* * *
Ничего страшного. Он даже не ушибся.
Миллионы лет тому назад великий ледник, спускаясь к южным широтам, притащил с собой и в себе, в ледяной своей толще, несметные полчища валунов, обтесав, обкатав их. Потом он растаял, этот ледник. Валуны осели на землю – отдельными глыбами, одиночными каменищами, группами. Со временем они всосались в грунт, обросли мхом, карликовой березой, чахлыми елками.
Он провалился в щель между такими валунами, попал в ловушку, в каменный колодец, неглубокий – метра два с небольшим.
Если бы там, наверху, был бы хотя бы один кто-то, попутчик, то вылезти не представляло бы никакого труда. Тот, верхний, мог бы протянуть ему сук или веревку. На худой конец связать узлом рукав штормовки с одной из штанин брюк, соорудив, таким образом, простейшее спасательное средство. Но наверху никого не было. Он был один.
Каменные стены были скользкие – ни упереться за них, ни уцепиться; с правого камня даже текло, точней быстро капало. «Это уже хорошо, – подумал Белов. – Без воды человек живет пять дней, от силы – неделю, а без еды – больше месяца можно вполне протянуть. У меня есть еще время».
Он попытался снова вылезти, но тут же соскользнул.
Нет, эту затею следует оставить. Только кожу сдерешь.
Что же предпринять? Если бы было зубило и молоток – вот тут, поправее, всего бы лишь один уступчик. И тогда можно вылезти – выше вон трещина, в нее влезут, по крайней мере, два пальца. И это было бы спасением.
«В контакте… Я в контакте…»
Нет. Ни молотка, ни зубила!
Да чушь, конечно же! Одна надежда – на себя. Только на себя. В карманах что имеется? Сигареты. Это все. И еще зажигалка. Системы «Крикет». Безотказная.
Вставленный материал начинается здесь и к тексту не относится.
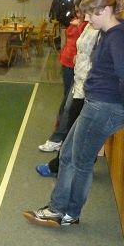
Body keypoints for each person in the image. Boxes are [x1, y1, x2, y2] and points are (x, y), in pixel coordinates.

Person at [24, 0, 124, 227]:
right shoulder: (114, 30)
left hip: (104, 107)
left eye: (91, 14)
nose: (86, 18)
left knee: (80, 162)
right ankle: (62, 209)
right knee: (66, 154)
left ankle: (64, 212)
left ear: (106, 10)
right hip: (95, 103)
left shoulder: (118, 36)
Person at [35, 19, 100, 177]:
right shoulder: (89, 26)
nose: (85, 17)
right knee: (74, 126)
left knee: (74, 129)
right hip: (79, 83)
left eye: (85, 12)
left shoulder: (104, 32)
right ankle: (69, 165)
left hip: (87, 88)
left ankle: (61, 166)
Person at [38, 0, 95, 152]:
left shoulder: (89, 22)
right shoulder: (76, 13)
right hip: (69, 62)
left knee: (68, 105)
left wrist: (78, 23)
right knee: (66, 102)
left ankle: (60, 138)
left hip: (78, 67)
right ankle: (61, 136)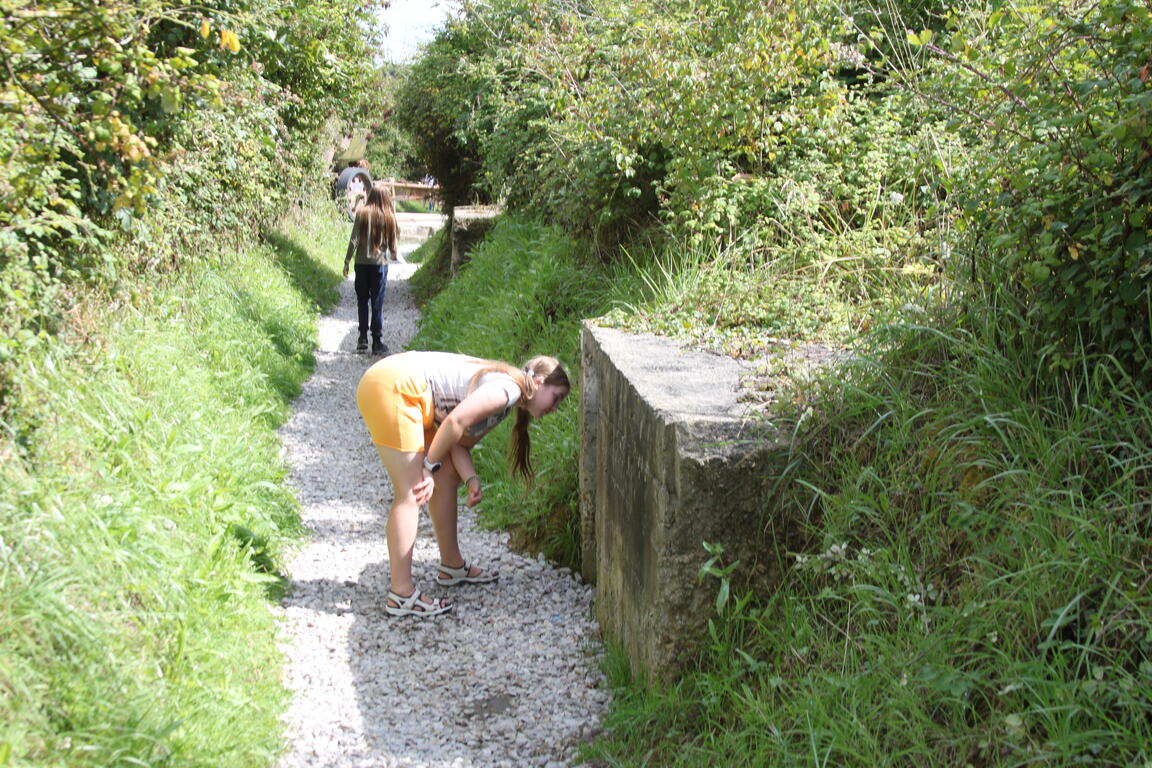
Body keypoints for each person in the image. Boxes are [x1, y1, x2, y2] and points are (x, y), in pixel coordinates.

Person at [355, 351, 570, 617]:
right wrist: (427, 467)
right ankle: (401, 593)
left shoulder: (506, 394)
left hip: (398, 382)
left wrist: (470, 478)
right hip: (396, 386)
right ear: (538, 382)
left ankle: (452, 565)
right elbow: (456, 422)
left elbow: (455, 438)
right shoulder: (507, 390)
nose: (555, 407)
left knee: (447, 475)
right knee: (412, 491)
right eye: (556, 397)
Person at [343, 182, 399, 355]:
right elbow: (393, 244)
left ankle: (362, 339)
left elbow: (354, 240)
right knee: (377, 303)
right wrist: (394, 254)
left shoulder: (362, 213)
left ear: (371, 195)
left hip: (361, 264)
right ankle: (377, 341)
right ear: (385, 198)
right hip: (379, 265)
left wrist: (346, 261)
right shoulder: (388, 216)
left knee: (362, 300)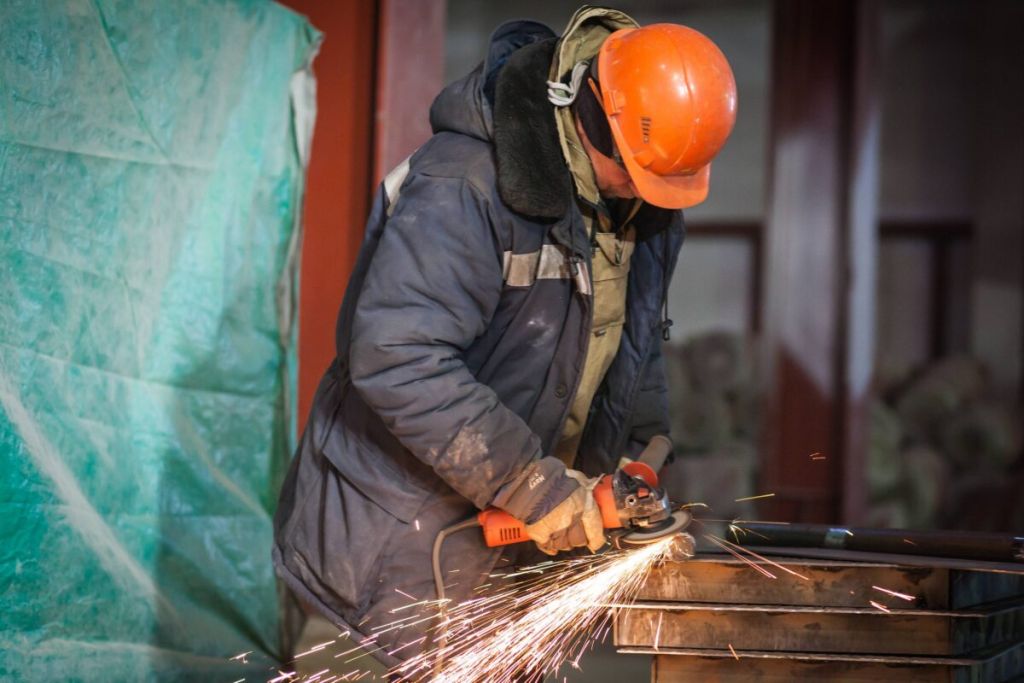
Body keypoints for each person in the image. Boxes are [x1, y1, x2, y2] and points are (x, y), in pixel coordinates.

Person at [273, 5, 736, 668]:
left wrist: (641, 450)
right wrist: (528, 481)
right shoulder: (464, 186)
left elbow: (633, 341)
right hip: (385, 562)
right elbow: (398, 355)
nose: (647, 194)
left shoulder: (644, 206)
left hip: (507, 561)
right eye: (638, 175)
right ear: (595, 119)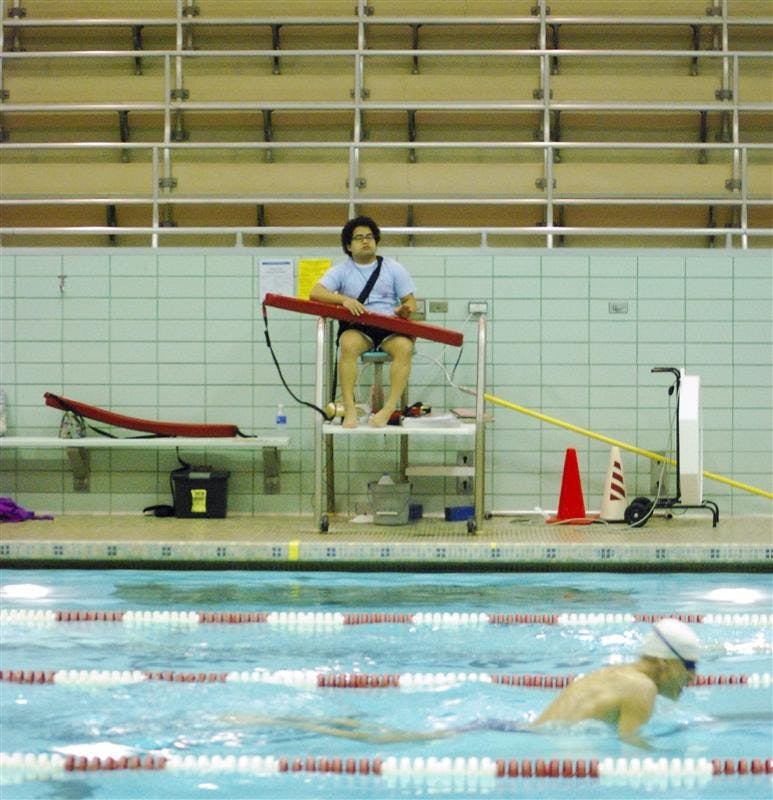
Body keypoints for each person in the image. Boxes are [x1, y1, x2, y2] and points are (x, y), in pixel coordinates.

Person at [310, 216, 417, 428]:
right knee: (347, 345)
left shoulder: (393, 268)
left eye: (369, 237)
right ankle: (350, 409)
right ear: (349, 245)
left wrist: (406, 309)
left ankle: (388, 410)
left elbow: (409, 299)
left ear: (376, 241)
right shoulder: (341, 270)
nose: (366, 241)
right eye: (359, 238)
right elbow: (315, 292)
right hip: (357, 326)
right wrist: (344, 299)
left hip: (389, 324)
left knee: (405, 347)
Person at [533, 617, 700, 748]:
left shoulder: (619, 674)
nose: (693, 677)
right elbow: (632, 751)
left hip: (538, 739)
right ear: (665, 663)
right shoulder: (641, 687)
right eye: (689, 666)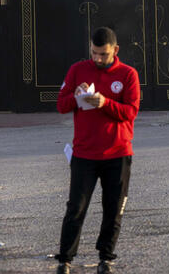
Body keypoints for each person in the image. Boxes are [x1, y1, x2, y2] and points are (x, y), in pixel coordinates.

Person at [55, 27, 140, 274]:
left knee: (113, 209)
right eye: (94, 53)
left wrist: (105, 103)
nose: (98, 59)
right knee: (76, 208)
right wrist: (76, 95)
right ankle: (65, 259)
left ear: (115, 50)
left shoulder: (128, 74)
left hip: (118, 153)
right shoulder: (77, 70)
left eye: (103, 54)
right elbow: (61, 105)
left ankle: (106, 259)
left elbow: (131, 112)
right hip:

Ага! Пронзившая мгновенно мысль заставила Белова посмотреть себе под ноги… Слава богу! Под ногами хрустело достаточное количество сушняка – веток, упавших сюда раньше Белова, и мелких палочек белого топляка, заносимого сюда каждый год вешними водами.
Поджигая от палочки палочку, он внимательно следил за тем, чтобы дрожащий язык желтого пламени неизменно и упорно лизал камень в одном только месте – локально.
Самая жаркая часть язычка пламени – верхняя, слабо-голубенькая, почти синяя каемка. Как хорошо, что здесь, в ловушке, абсолютно нет ветра. Ни дуновения… Это хорошо!
Решив, что камень уже достаточно накален, Белов бросил очередной, догоревший почти до самых пальцев сучок и, не теряя ни мгновения, схватил двумя руками за поля свою шляпу, предусмотрительно поставленную им загодя под капель – тульею вниз.
Ледяная вода фукнула паром, ударившись об раскаленный камень. Раздался резкий, короткий треск.
Увы, уступа на камне не образовалось.
Но появилась малозаметная трещина, миллиметра в три шириной, с острыми режущими краями.
Через пятнадцать секунд Белов уже легко скользил в беге, удаляясь от смертельно опасной ловушки, дуя на ходу на незначительный порез левой ладони.
* * *
Выйдя на Хамбол, к Чертовым щекам, Белов пошел было сначала параллельно каньону, метрах в двухстах от реки.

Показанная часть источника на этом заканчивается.